Le nom de la ville s'est écrit pendant longtemps Yssoire. Le "Y" qui apparaît dans les armoiries en témoigne. C'est à partir de la révolution que l'orthographe moderne Issoire s'est imposée. En occitan, la ville s'appelle Suire.

Impression de deux cyclos : (frère et sœur n° 27 et 93)
Régine ma sœur, Jean-Marie son mari, deux récidivistes, m’ont incité à participer au Tour cyclotouriste international 2008.

L’étape Mende-Issoire est le reflet de notre fonctionnement journalier, comme d’habitude je sors de ma couche que déjà Régine déjeune, comme d’habitude je suis sous la douche que déjà Régine prend son envol.
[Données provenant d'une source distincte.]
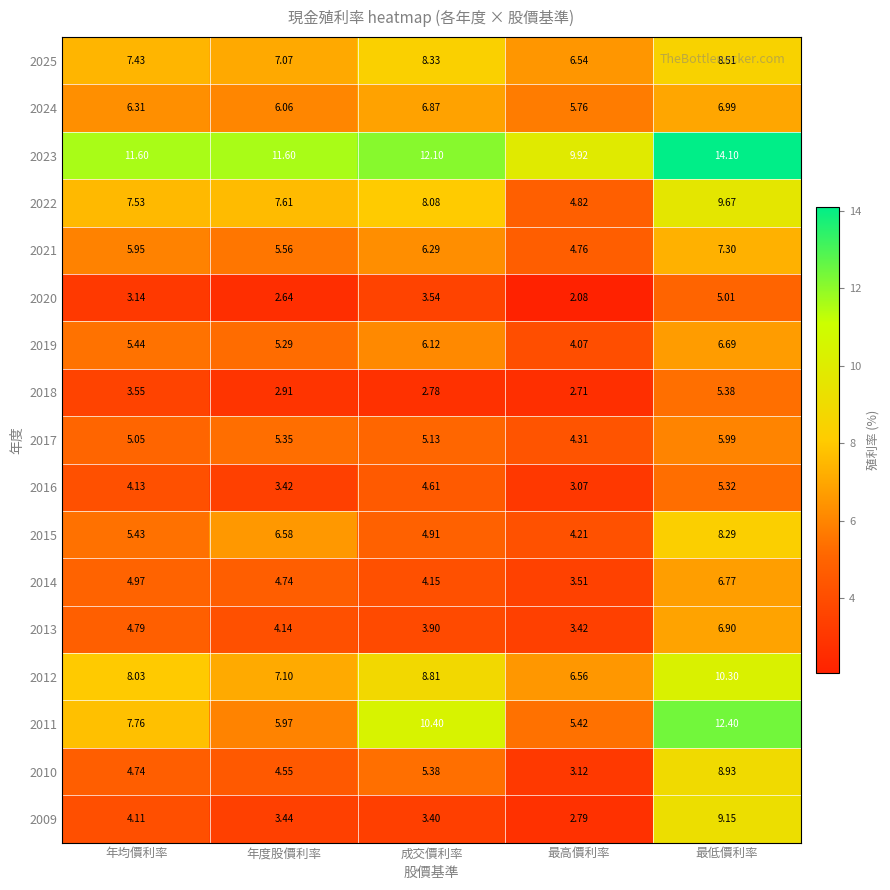

Which category has the highest value across all series?

最低價利率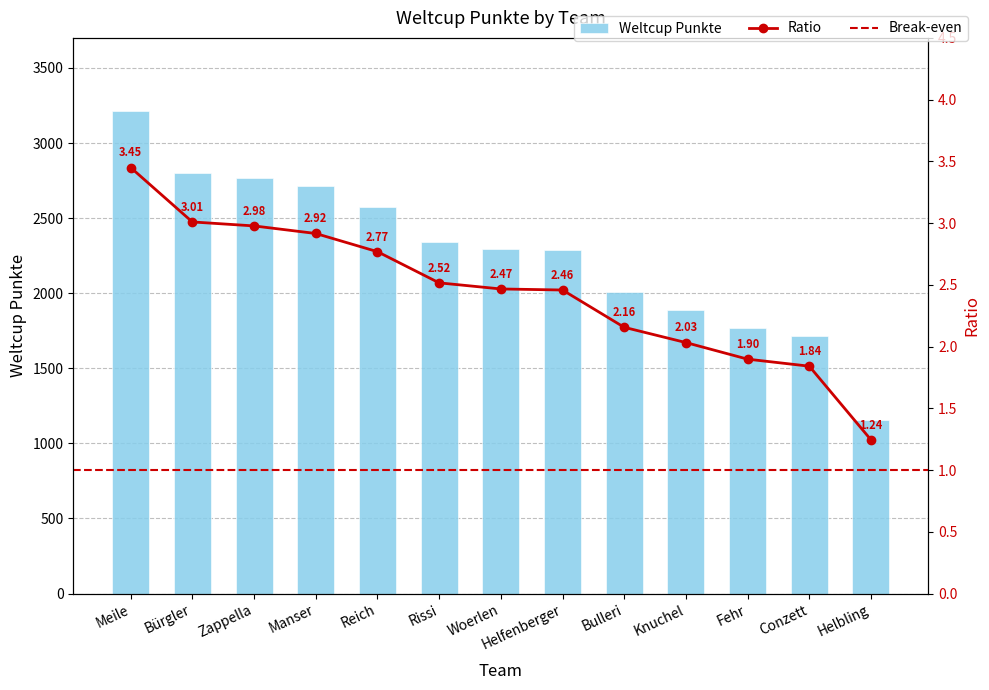

Reading left to right, extract all data points from this chart.

Meile=3210	Bürgler=2800	Zappella=2770	Manser=2713	Reich=2576	Rissi=2341	Woerlen=2295	Helfenberger=2287	Bulleri=2006	Knuchel=1891	Fehr=1766	Conzett=1713	Helbling=1158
La route en Margeride offre de grandes difficultés et la côte à la sortie de Mende est digne d’un grand col.

Bientôt nous disons adieu aux cigales, bonjour aux piaillements des oiseaux et les toits en ardoises font leur apparition.

A Malzieu, je reviens sur le groupe de Régine que j’entraîne illico dans la montée du col de Fau. Le duo fraternel part en tête avec l’assentiment du peloton. Nous avons le temps d’admirer la beauté des paysages, le donjon de Malzieu, la maison surmontée d’une cloche de Fraysinnet, les stèles attestant de la Résistance. Nous quittons la Lozère pour le Cantal et nous basculons vers Ruynes en Margeride, lieu du pique-nique.
La reprise sera difficile dans la grosse chaleur sur un parcours sportif. Heureusement la vallée de l’Alagnon, en légère descente, nous offre sa fraîcheur et bientôt Issoire est en vue et comme d’habitude nous terminons autour d’un verre bien frais.